Energy prices (natural gas, oil) continued to fall in the spring, fuelling the drop in general inflation in the eurozone. Nevertheless, the disinflation process will be slow[1], with inflation not expected to fall back to its 2% target level before 2025, according to our forecasts. Although food products remain by far the main contributor to the rise in the consumer price index, a proportion of inflation is also centred on services (accommodation and food services, recreation and culture, transport services) and fuelled by wages. Base salaries in the eurozone rose 4.3% year-on-year in Q1, according to the ECB’s indicator of negotiated wages. This is the biggest increase since the creation of the monetary union. The rise in wages was still below the pace of inflation in the eurozone, but the two curves should cross over during Q3, marking the return to positive territory of the increase in real wages.
In 2022, monetary union benefited from several favourable levers - significant household savings after the health crisis, business recovery with the gradual resorption of disruptions to global production chains, high level of budgetary support - to cushion the inflationary shock and the interest rate shock. These supports will not be as strong in 2023. Furthermore, while supply constraints on components and capital goods are expected to fade (they remained significant in Q1 according to the European Commission survey on limits to production), labour shortages are expected to persist for longer under the effect of the unprecedented tightening of the labour market. The unemployment rate reached a new low of 6.5% in April.
However, we are seeing more signs of a bearish environment. The drop in industrial activity in the eurozone was contained until April, but the manufacturing PMI deteriorated month after month (44.8 in May), while new manufacturing orders in Germany this spring plunged to levels not seen since the 2020 health crisis. In addition, retail sales of food products have been declining significantly in real terms for over a year. Business in services remained more dynamic, with a PMI index at 55.1 in May. While in the short term, the dynamics between the manufacturing sector and services seem to be diverging, in the long term there will be a convergence, probably due to a drop in business in services. In Q3, activity in this sector should be supported by the tourist season, which is once again looking strong. Nevertheless, the continued monetary tightening should ultimately have more widespread effects on the economy.

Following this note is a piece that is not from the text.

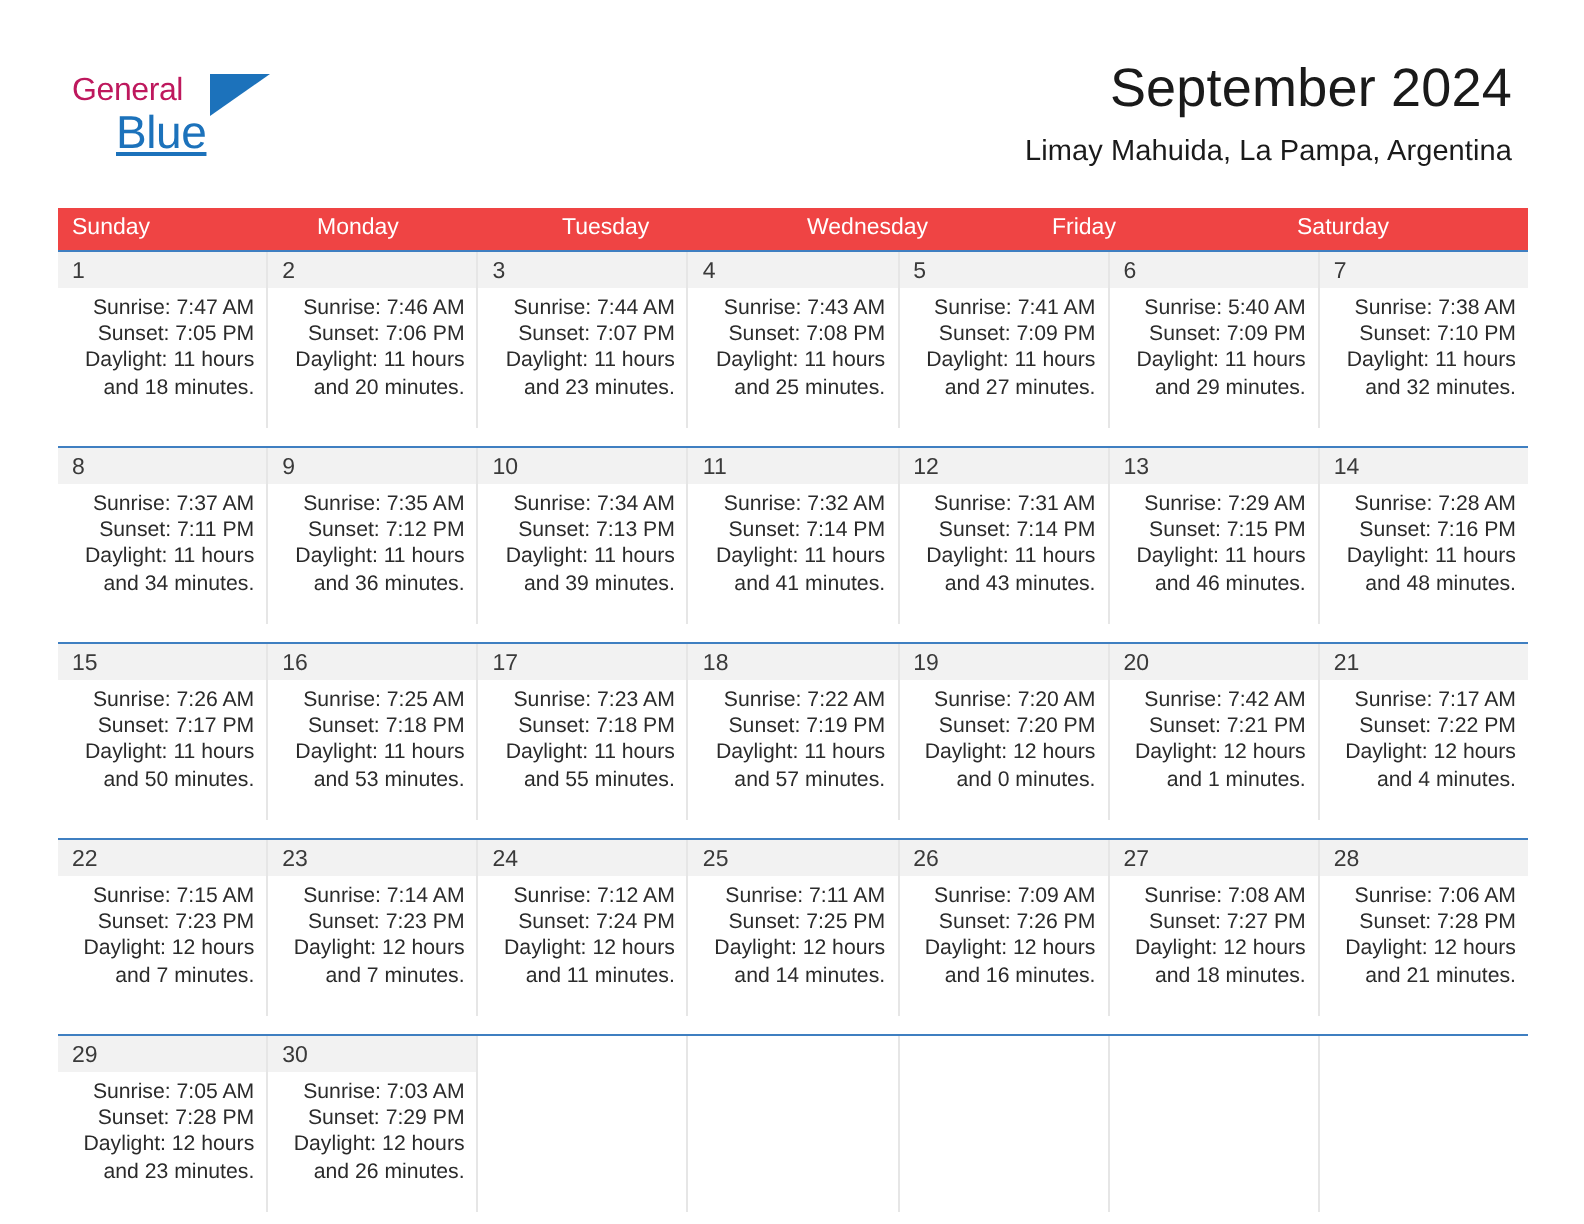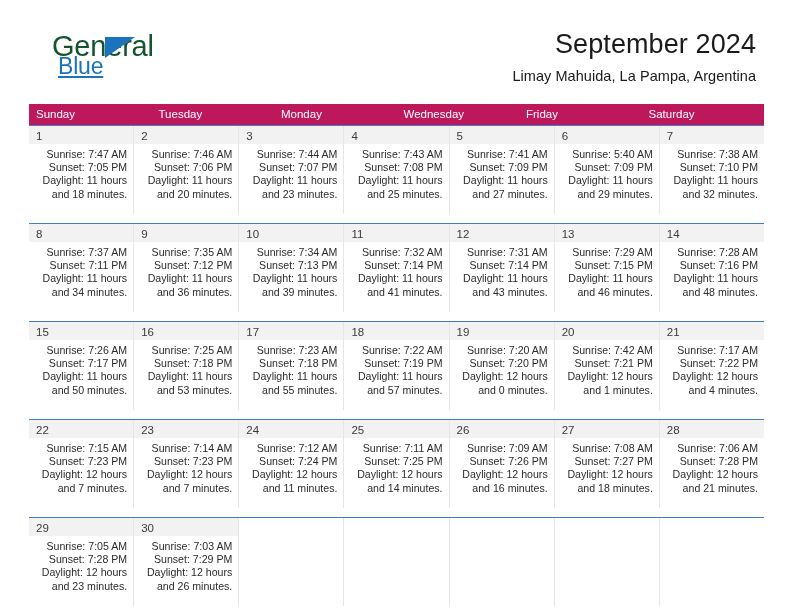"General" .brand-general { color: #14532d -> #be185d; font-size: 29px -> 16px; left: 16px -> 0 }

For the ECB, the correct adjustment of its policy rate is proving even more difficult, given the significant divergences in inflation rates between eurozone countries, both for the headline measure and for underlying inflation. Most economies in the eastern part of the monetary union posted core inflation close to 10% (Croatia) or above 10% (Baltic countries, Slovakia) in May 2023, while the rise remained significant in the Netherlands (8.2%) and Austria (7.9%). Conversely, inflation fell below 4% in Spain (3.8% in May). However, the decisions taken elsewhere by central bankers in recent weeks (Australia, Canada) illustrate the monetary authorities’ determination to curb inflation, even if this means doing so more aggressively than expected by markets. The ECB seems to be heading in this direction. In early June, Isabel Schnabel, a Member of the Executive Board of the European Central Bank, considered a "hawk", reiterated that in the fight against inflation, “given the high uncertainty about the persistence of inflation, the costs of doing too little continue to be greater than the costs of doing too much”[2].